Turn the lines of all the records into a JSON list of strings with one string per line, skipping any blank lines. Leave the pictures out of the answer.

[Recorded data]
<<<<

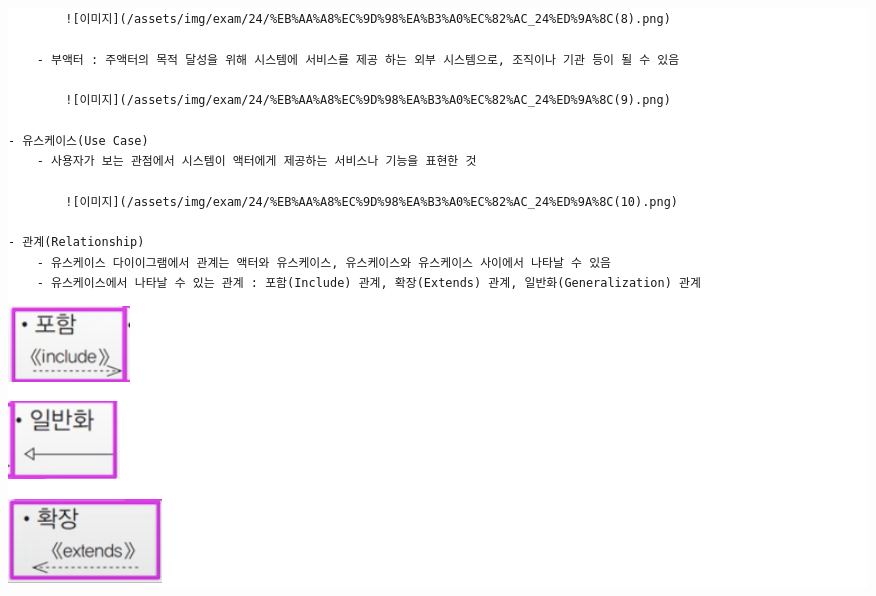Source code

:             ![이미지](/assets/img/exam/24/%EB%AA%A8%EC%9D%98%EA%B3%A0%EC%82%AC_24%ED%9A%8C(8).png)
            
        - 부액터 : 주액터의 목적 달성을 위해 시스템에 서비스를 제공 하는 외부 시스템으로, 조직이나 기관 등이 될 수 있음
            
            ![이미지](/assets/img/exam/24/%EB%AA%A8%EC%9D%98%EA%B3%A0%EC%82%AC_24%ED%9A%8C(9).png)
            
    - 유스케이스(Use Case)
        - 사용자가 보는 관점에서 시스템이 액터에게 제공하는 서비스나 기능을 표현한 것
            
            ![이미지](/assets/img/exam/24/%EB%AA%A8%EC%9D%98%EA%B3%A0%EC%82%AC_24%ED%9A%8C(10).png)
            
    - 관계(Relationship)
        - 유스케이스 다이이그램에서 관계는 액터와 유스케이스, 유스케이스와 유스케이스 사이에서 나타날 수 있음
        - 유스케이스에서 나타날 수 있는 관계 : 포함(Include) 관계, 확장(Extends) 관계, 일반화(Generalization) 관계

![이미지](/assets/img/exam/24/%EB%AA%A8%EC%9D%98%EA%B3%A0%EC%82%AC_24%ED%9A%8C(11).png)

![이미지](/assets/img/exam/24/%EB%AA%A8%EC%9D%98%EA%B3%A0%EC%82%AC_24%ED%9A%8C(12).png)

![이미지](/assets/img/exam/24/%EB%AA%A8%EC%9D%98%EA%B3%A0%EC%82%AC_24%ED%9A%8C(13).png)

>>>>

Exercise answer
[
  "Source code",
  ":             ![이미지](/assets/img/exam/24/%EB%AA%A8%EC%9D%98%EA%B3%A0%EC%82%AC_24%ED%9A%8C(8).png)",
  "        - 부액터 : 주액터의 목적 달성을 위해 시스템에 서비스를 제공 하는 외부 시스템으로, 조직이나 기관 등이 될 수 있음",
  "            ![이미지](/assets/img/exam/24/%EB%AA%A8%EC%9D%98%EA%B3%A0%EC%82%AC_24%ED%9A%8C(9).png)",
  "    - 유스케이스(Use Case)",
  "        - 사용자가 보는 관점에서 시스템이 액터에게 제공하는 서비스나 기능을 표현한 것",
  "            ![이미지](/assets/img/exam/24/%EB%AA%A8%EC%9D%98%EA%B3%A0%EC%82%AC_24%ED%9A%8C(10).png)",
  "    - 관계(Relationship)",
  "        - 유스케이스 다이이그램에서 관계는 액터와 유스케이스, 유스케이스와 유스케이스 사이에서 나타날 수 있음",
  "        - 유스케이스에서 나타날 수 있는 관계 : 포함(Include) 관계, 확장(Extends) 관계, 일반화(Generalization) 관계",
  "![이미지](/assets/img/exam/24/%EB%AA%A8%EC%9D%98%EA%B3%A0%EC%82%AC_24%ED%9A%8C(11).png)",
  "![이미지](/assets/img/exam/24/%EB%AA%A8%EC%9D%98%EA%B3%A0%EC%82%AC_24%ED%9A%8C(12).png)",
  "![이미지](/assets/img/exam/24/%EB%AA%A8%EC%9D%98%EA%B3%A0%EC%82%AC_24%ED%9A%8C(13).png)"
]